The benefit of the percentage method is that it is intuitive and easy to calculate. It is the most widely used method. It communicates a simple and powerful story to the audience. I would feel confident using the percentage method both for a class homework assignment and for an executive presentation to the CEO.

However, the percentage method also has the drawback of ignoring information about our data. For example, in the example above the lift was about 15%. We may want to know how much of that improvement was due to the new approach being more effective, and how much was simply due to chance.

If I told you that 12% of the improvement was due to randomness and only 3% due to the new design, then the results sound less impressive. In addition, the results may not be replicable. Further experiments could show vastly different results.

Now, there are ways to mitigate these concerns. For example, we can also calculate both lift and effect size. Calculating effect size using a metric like Cohen’s d allows us to account for the randomness inherent in the data.

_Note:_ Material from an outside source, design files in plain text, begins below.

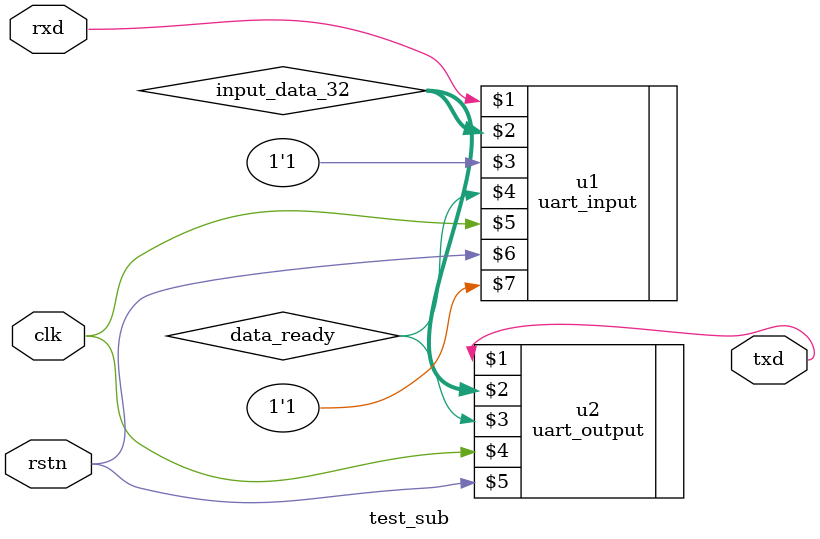
<source format=v>
module top_pipe(
     input wire clk,
     input wire rstn,
     output wire [31:0] writedatam,
     output wire [31:0] alu_resultm,
     output wire memwritem,
     input wire rxd, 
     output wire txd,
     output reg [1:0] state,
     output wire [5:0] data_count,
     output reg rstn_start,
     output wire input_sig);
     wire [31:0] pcf;
     wire [31:0] instrf;
     wire [31:0] readdatam;
     reg core_sig ;
     wire tx_busy;
     wire [31:0] data_32;
     reg [31:0] send_data;
     //reg [1:0] state;
     reg controll;
     wire program_fin;
     wire [31:0] program_data;
     wire [31:0] program_addr;
     wire init_sig;
     reg tx_start;
     reg [7:0] data_tmp;
     wire data_ready;
     reg input_start;
     wire program_ready;
     reg [31:0] pro_data;
     reg [31:0] pro_addr;
     reg memwrite;
     wire output_sig;
     reg [31:0] input_data;
     reg input_valid;
     wire [31:0] readdata;
     //reg rstn_start;
      //controll the status of the core
      always @(posedge clk) begin
        if (~rstn) begin
                state <= 2'b00;
                core_sig <= 1'b0;
                send_data <= 32'b0;
                controll <= 1'b0;
                rstn_start <= 1'b0;
                input_start <= 1'b0;
                input_data <= 32'b0;
                input_valid <= 1'b0;
        end
        else if (state == 2'b00) begin
                if (init_sig) begin
                        //state <= 2'b01;
                        send_data <= 32'd153;
                        controll <= 1'b1;
                        core_sig <= 1'b1;
                end
                if (core_sig) begin
                        state <= 2'b01;
                        core_sig <= 1'b0;

                end
        end
        else if (state == 2'b01) begin //is receiving the binary program 
                if (program_fin) begin
                        state <= 2'b10;
                        send_data <= 32'd170;
                        core_sig <= 1'b1;
                        memwrite <= 1'b0;
                        input_data <=32'b0;
                        rstn_start <= 1'b1;        
                end
                else begin
                        memwrite <= program_ready;
                        pro_data <= program_data;
                        pro_addr <= program_addr;
                end
        end
        else if (state == 2'b10) begin // is receiving the data 
                input_start <= 1'b1;
                send_data <= writedatam;
                if (output_sig) begin
                    core_sig <= 1'b1;
                end else begin
                    core_sig <= 1'b0;
                end
                if (input_sig) begin
                    if(data_ready) begin
                        state <= 2'b11;
                    end
                    else begin
                        input_valid <= 1'b0;
                    end
                end
                else begin
                    input_data <= data_32;
                end 
                
        end else if(state == 2'b11) begin
                    input_data <= data_32;
                    input_valid <= 1'b1;
                    state <= 2'b10;
        end
      end
      /*always @(negedge clk) begin
        if (~rstn) begin
            rstn_start <= 1'b0;
        end else if (state == 2'b10) begin
            rstn_start <= 1'b1;
        end
      end*/
     //for 4byte
     wire [31:0] output_data;
     program_init pro_init (clk,rstn,rxd,controll,program_fin,program_data,program_addr,program_ready);
     uart_input_sub uart1 (rxd,data_32,1'b1,data_ready,clk,rstn,input_start);//for input
     uart_output uart2(txd,send_data,core_sig,clk,rstn,data_count);//for output
     
     pileline_processor_fpu pipe(clk,rstn,rstn_start,pcf,instrf,memwritem,alu_resultm,writedatam,readdatam,init_sig,output_sig,input_sig,input_data,input_valid);
     memory_order imem(pcf,instrf,pro_data,pro_addr,memwrite,clk);
     data_memory dmem(clk,memwritem,alu_resultm,writedatam,readdatam);
endmodule

module test(
    input wire rxd,
    output wire txd,
    input wire clk,
    input wire rstn
);
wire [31:0] input_data_32;
wire data_ready;
wire input_ready;
uart_input_sub u1(rxd,
                input_data_32,
                1'b1,
                data_ready,
                clk,rstn,1'b1);
uart_output u2(txd,input_data_32,data_ready,clk,rstn);
endmodule

module test_sub(
    input wire rxd,
    output wire txd,
    input wire clk,
    input wire rstn
);
wire [31:0] input_data_32;
wire data_ready;
wire input_ready;
uart_input u1(rxd,
                input_data_32,
                1'b1,
                data_ready,
                clk,rstn,1'b1);
uart_output u2(txd,input_data_32,data_ready,clk,rstn);
endmodule
</source>
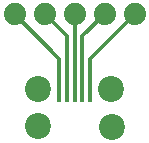
<source format=gbr>
G04 EAGLE Gerber RS-274X export*
G75*
%MOMM*%
%FSLAX34Y34*%
%LPD*%
%INTop Copper*%
%IPPOS*%
%AMOC8*
5,1,8,0,0,1.08239X$1,22.5*%
G01*
%ADD10C,1.879600*%
%ADD11C,2.200000*%
%ADD12R,0.400000X2.200000*%
%ADD13C,0.304800*%


D10*
X165100Y127000D03*
X139700Y127000D03*
X114300Y127000D03*
X88900Y127000D03*
X63500Y127000D03*
D11*
X145505Y31670D03*
X145279Y63769D03*
X83082Y31898D03*
X83222Y63757D03*
D12*
X114300Y63500D03*
X120800Y63500D03*
X127300Y63500D03*
X101300Y63500D03*
X107800Y63500D03*
D13*
X127300Y63500D02*
X127300Y76500D01*
X127300Y89200D01*
X165100Y127000D01*
X120800Y95400D02*
X120800Y63500D01*
X120800Y95400D02*
X120800Y108100D01*
X139700Y127000D01*
X114300Y127000D02*
X114300Y63500D01*
X107800Y63500D02*
X107800Y95400D01*
X107800Y108100D01*
X88900Y127000D01*
X101300Y76500D02*
X101300Y63500D01*
X101300Y76500D02*
X101300Y89200D01*
X63500Y127000D01*
M02*

</source>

Pros and cons of the odds ratio method

In contrast, the odds ratio method is grounded in a powerful statistical technique. It provides a calculation for the sales lift (in the form of an odds ratio), but also a confidence interval for the sales lift. Coda Strategy also has additional examples of the odds ratio method with additional marketing examples.

On the other hand, the odds ratio method is far less widely known or widely used. It primarily appears in academic research, where authors expect their readers to have a firm grasp of statistics. However, if the primary audience is data scientists who understand how to use a confidence interval, then the odds ratio method provides valuable additional insight.


As marketing departments increase their use of experimentation to drive business results, their demand for practitioners who understand marketing analytics will continue to grow. Thus, it is important to have a solid foundation in the mathematics behind marketing analytics. One of the most important metrics is sales lift. There are two methods to calculate sales lift:

  • The percentage method
  • The odds ratio method

While the percentage method is by far the most popular approach to calculate sales lift, the odds ratio method can provide additional insight through a powerful statistical technique. Which method you choose should depend on your target audience and your intended message.